Friday, December 12, 2003

ANTI-SEMITISM

Haaretz: Anti-Semitism, Real And Exaggerated

Much was revealed by the study of anti-Semitism in Europe that caused such a controversy when the European Center for Monitoring Racism decided to shelve the results.

It showed a growing distancing from Israel and from European Jews, the ostensible representatives of the Jewish state. It exposed the failure of the immigrant absorption and integration policies adopted by European countries toward their Muslim minorities.

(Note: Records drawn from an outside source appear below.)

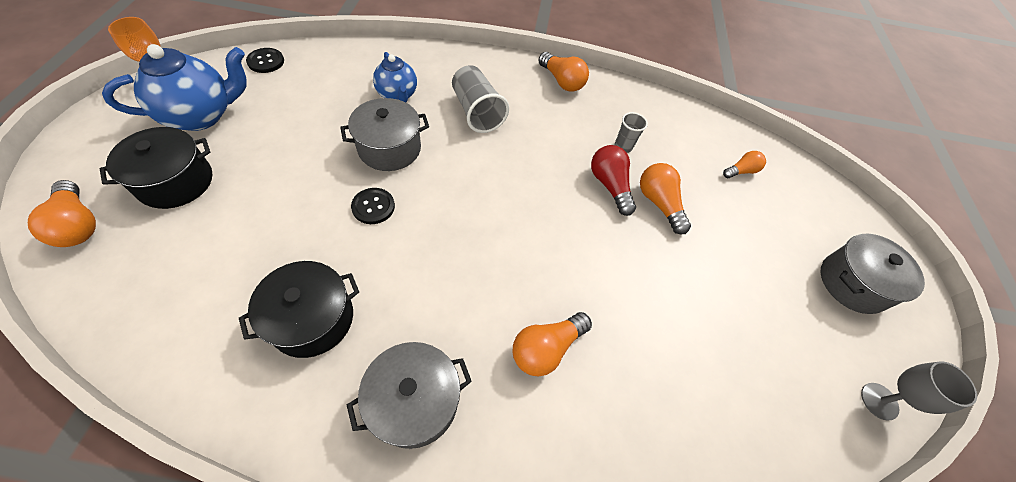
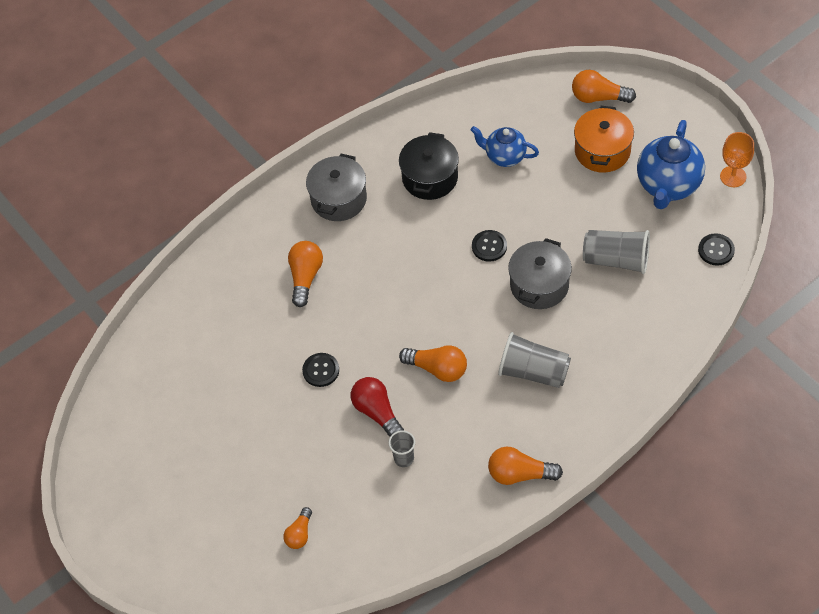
camera: 145 degrees right, 0 degrees up
black pot [99,127,212,209] -> orange pot [574,106,634,173]
blue teapot [373,52,417,102] -> blue teapot moved to [471,126,539,167]
red light bulb [591,145,636,216] -> red light bulb turned 150 degrees counterclockwise [351,377,404,437]
orange light bulb [640,163,691,234] -> orange light bulb moved to [399,345,467,382]
grey pot [820,234,925,314] -> none
grey goblet [861,361,977,421] -> none
none -> black button [302,353,339,387]
none -> grey cup [583,230,650,274]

And finally, the attitude to the report, whose data was not always well-grounded, showed how much hostility there is to Europe, particularly among members of the coalition parties in Israel, and the disproportionate manner in which they use the ghosts of anti-Semitism to distract themselves and Israeli public opinion in general from their own domestic problems.

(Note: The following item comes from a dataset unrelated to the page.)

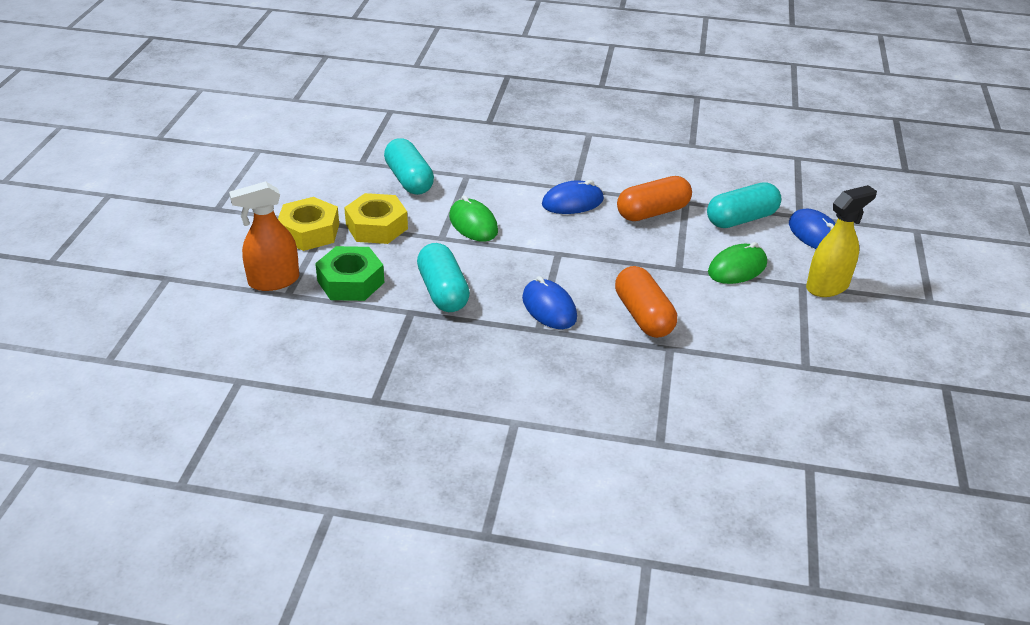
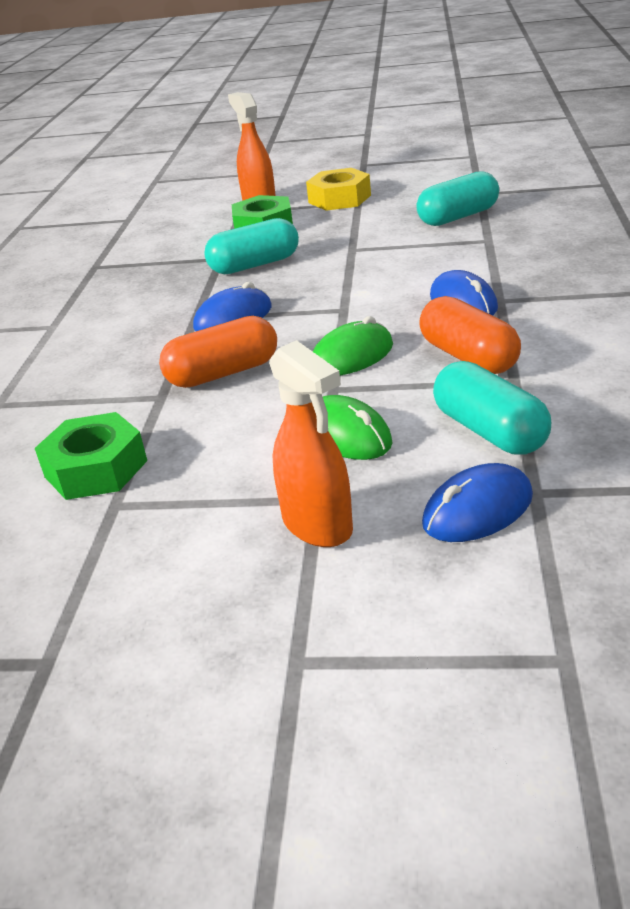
camera: 90 degrees right, 5 degrees down
yellow nut [344,193,408,244] -> none
green mouse [449,195,498,242] -> green mouse moved to [313,316,393,376]
yellow spray bottle [806,185,877,297] -> orange spray bottle [269,340,353,547]
none -> green nut [35,412,147,500]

First to the matter of anti-Semitism. Since September 11, it is being felt the way anger toward America is felt. But this is not the old style of race hatred against Jews; rather, it is more a general rejection of everything Israeli. Jews are identified with Israelis, just as the Israeli public is identified with its government. That first identification is more grave - it shows that hundreds of years of life in Europe and the memory of the genocide of the Jews has not been enough for the Jews to be recognized as citizens of their countries.

Add to that the criticism of Israeli policy. It can be justified, but the intensity with which it is expressed discloses not only the extent to which Germans are unable to put themselves in the place of a people suffering from constant terror; it also reveals a desire to disconnect, to get rid of decades' worth of complexes.